Alexandru Hâjdeu

Alexandru Hâjdeu or Alexander Faddeevich Hizhdeu (Russian: Алекса́ндр Фадде́евич Хижде́у; 30 November 1811 – 9 November 1872) was a Russian Imperial writer of Romanian descent, who lived in Bessarabia, now Moldova. He was the father of Romanian writer and philologist Bogdan Petriceicu Hasdeu. Alexandru Hâjdeu was one of the founding members of the Romanian Academy.

Alexandru Hâjdeu
Born(1811-11-30)30 November 1811
Died9 November 1872(1872-11-09) (aged 60)
Known forfounding member of the Romanian Academy
ChildrenBogdan Petriceicu Hasdeu

Education

He studied at the Theological Seminary in Chișinău, then at the Law School of the University of Kharkov. In 1830, the first philosophical writings of Alexandru Hajduu - About the Divine Poetry Quality and About the Purpose of Philosophy - are published in the Moscow magazine "Vestnik Evropa". In 1836, he married Elisaveta Dauksz. In the same year he became an ephor of the schools in Hotin County. In 1838 his son Bogdan Petriceicu Hasdeu was born. On June 24, 1840, he held a famous speech in front of the graduates and pedagogical staff of the county school in Hotin - The souvenirs from the past, which is the present and shows the future of Moldova, translated immediately in Romanian by Constantin Stamati.

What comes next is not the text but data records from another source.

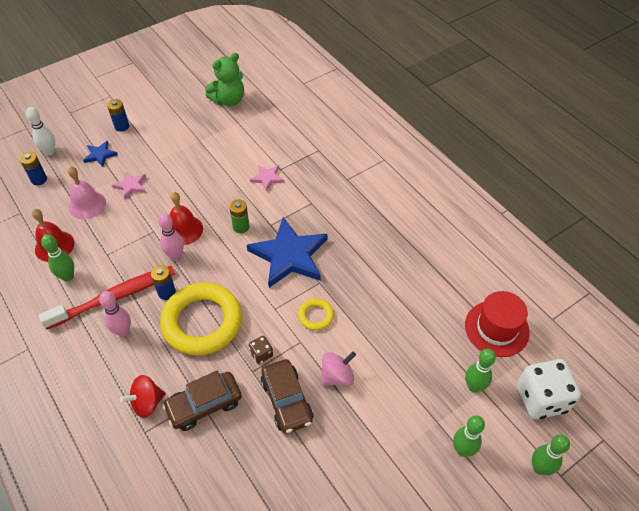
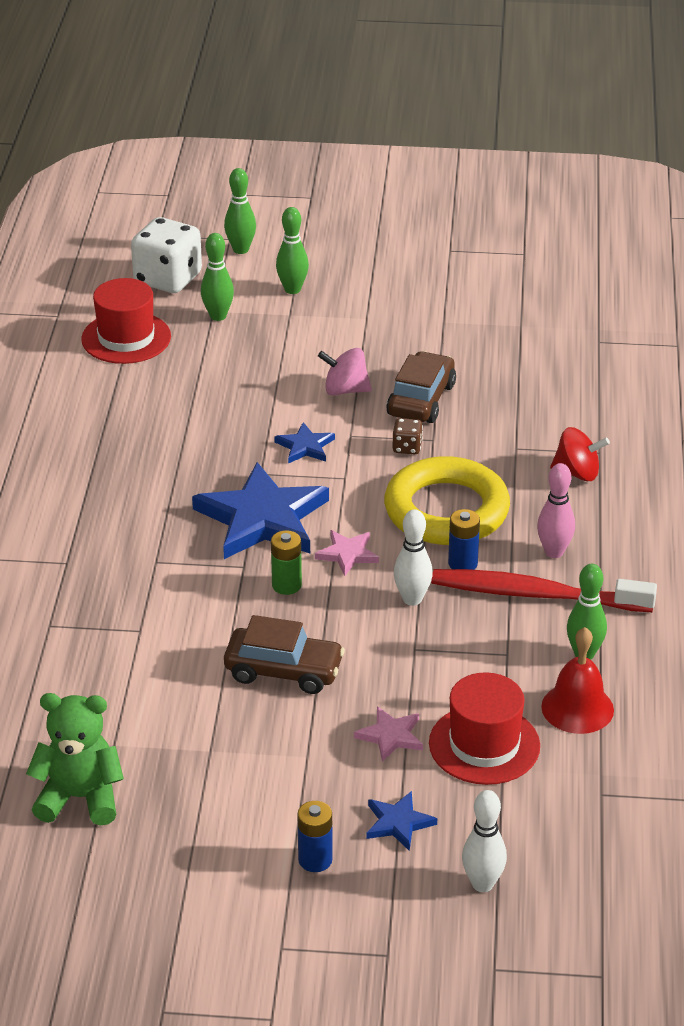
camera: 140 degrees left, 15 degrees down
blue battery [20,152,47,185] -> none
pink bell [68,166,106,219] -> red hat [429,672,540,785]
pink bowling pin [158,213,184,261] -> white bowling pin [394,509,433,606]
brown car [162,371,242,431] -> brown car moved to [224,615,345,694]
red bell [169,192,203,245] -> none
pink star [250,165,284,192] -> pink star moved to [315,530,379,576]
yellow ring [298,298,334,331] -> blue star [274,422,335,464]

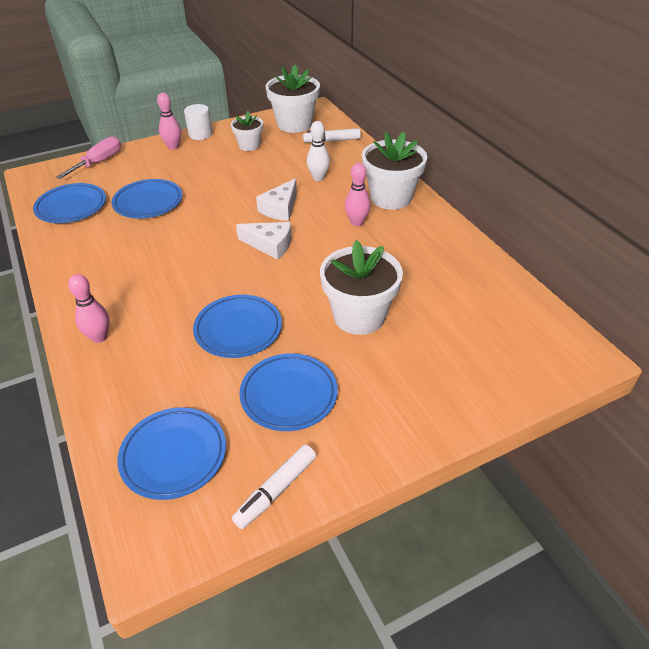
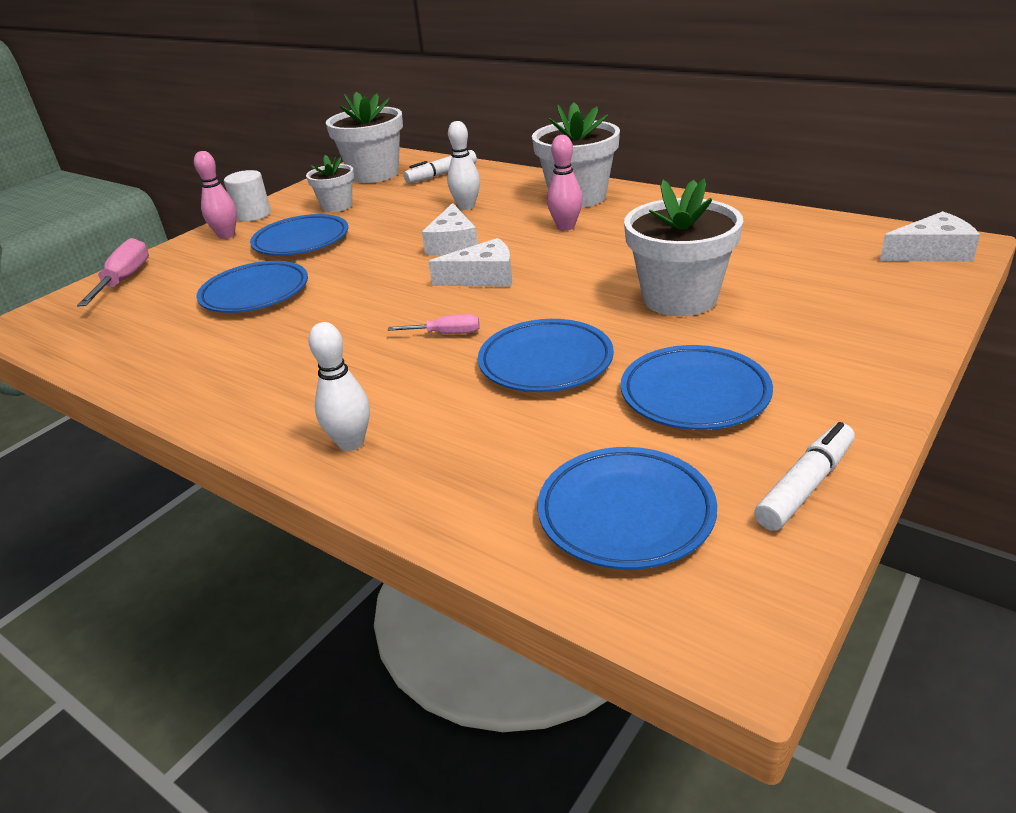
camera: 25 degrees left, 10 degrees down
blue plate [33,183,106,223] -> blue plate moved to [250,214,348,255]
pink bowling pin [68,274,110,343] -> white bowling pin [308,322,370,451]
white marker [232,445,316,529] -> white marker turned 150 degrees counterclockwise [754,422,855,531]
none -> pink screwdriver [388,314,479,334]
none -> white cheese [880,211,980,262]

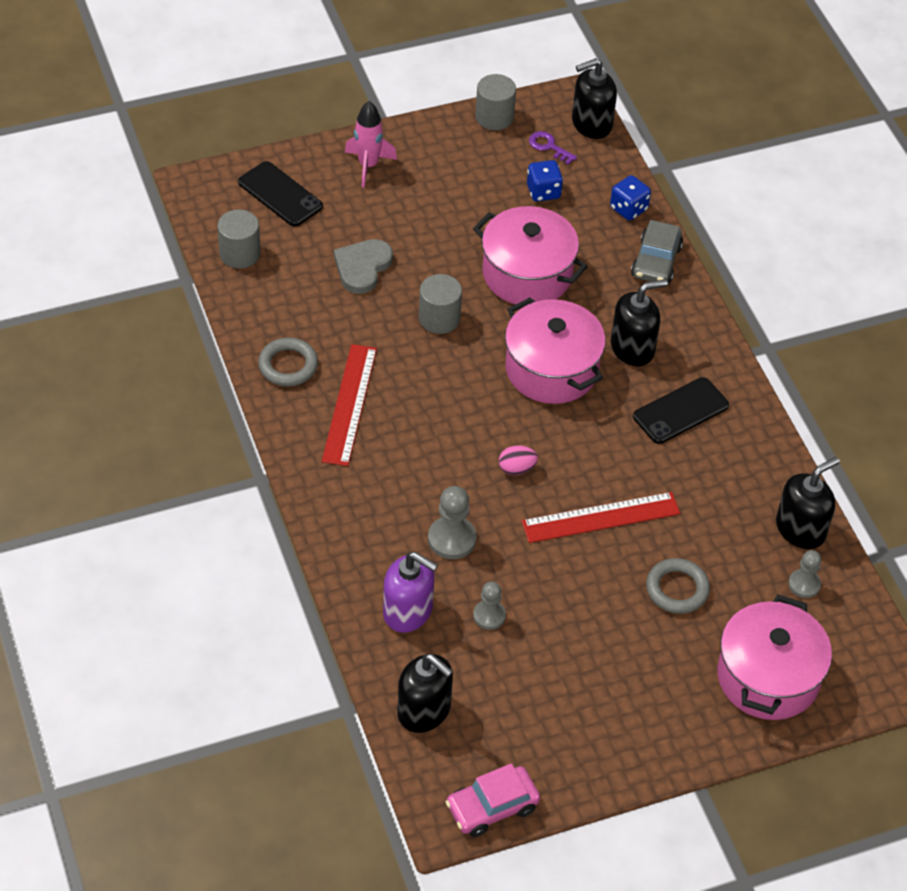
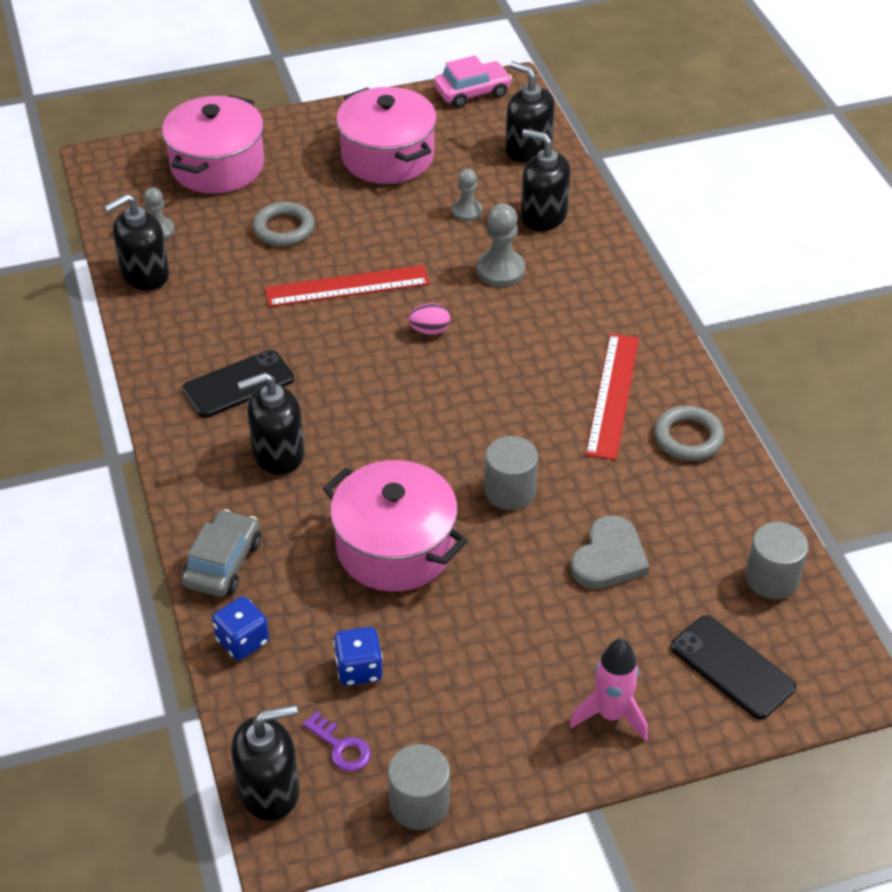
camera: 175 degrees left, 5 degrees down
purple soap dispenser [383,552,438,633] -> black soap dispenser [521,129,571,231]
pink pot [505,297,606,404] -> pink pot moved to [336,87,437,184]

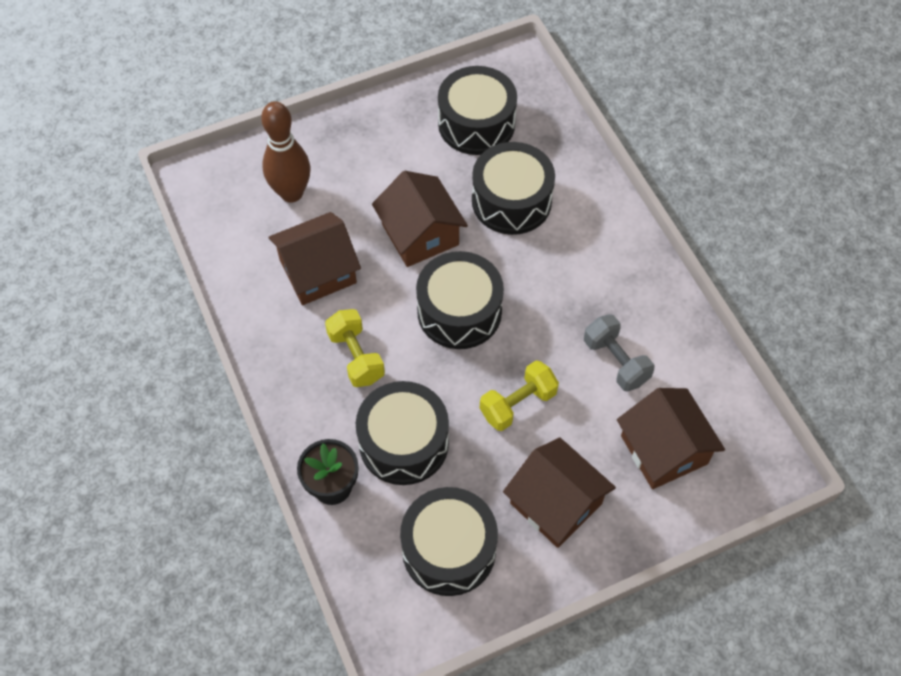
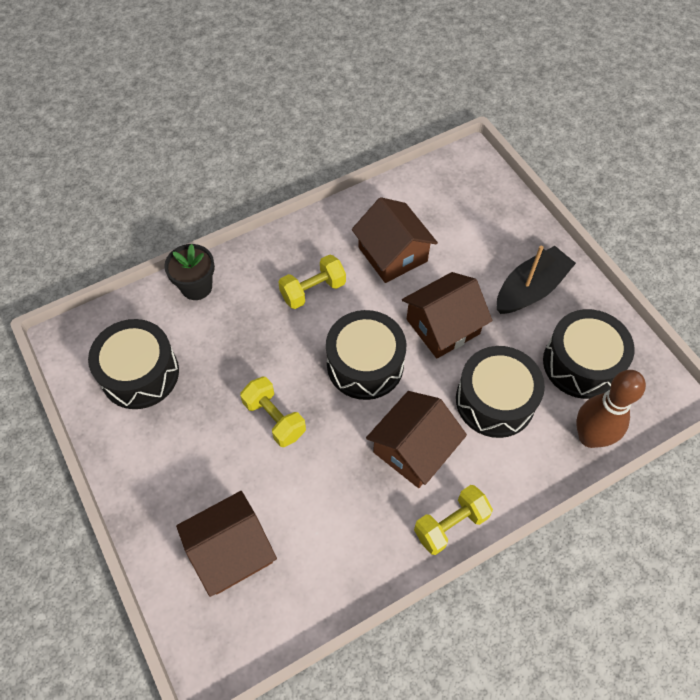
camera: 85 degrees right, 0 degrees up
brown bowling pin [261,101,310,203] -> brown bowling pin moved to [576,370,646,448]
black drum [356,381,449,485] -> none
brown house [503,437,616,548] -> brown house moved to [366,391,467,488]
grey dumbbell [584,314,654,391] -> none
none -> yellow dumbbell [414,485,493,555]
none -> black boat [497,246,576,314]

In 1842, he was "forced” to resign from the ephor position of the schools in the Hotin County. Then, he was employed as a teacher of French language and mathematics at the boys' school in Vinnytsia. In this period he wrote the study "The Problem of Our Time" which will be translated and published in Bucharest only in 1938. In 1860, in "History and Literature Note" appears his work Notiţă ("Note") on the work of Kantemir Voievod. In 1866, he was elected as founder member of the Romanian Philological Society.

The Bessarabian School

Hâjdeu made an important contribution to the unification of the Romanian Principalities, especially, through his speeches held in 1837 and 1840. His speech held in 1837 and then, published in 1838 in Brașov and in 1839 in Bucharest, was the cornerstone of the unification of the Romanian Principalities on January 24, 1859. By the letter Epistle to the Romanians (Published on January 2, 1859), Hâjdeu defines the key element of "Romanian Messianism", also called the "Bessarabian School", by which he proves the intelligent implication (and often decisive, as in 1918) of the Basarabians in unification process of the Romanian nation.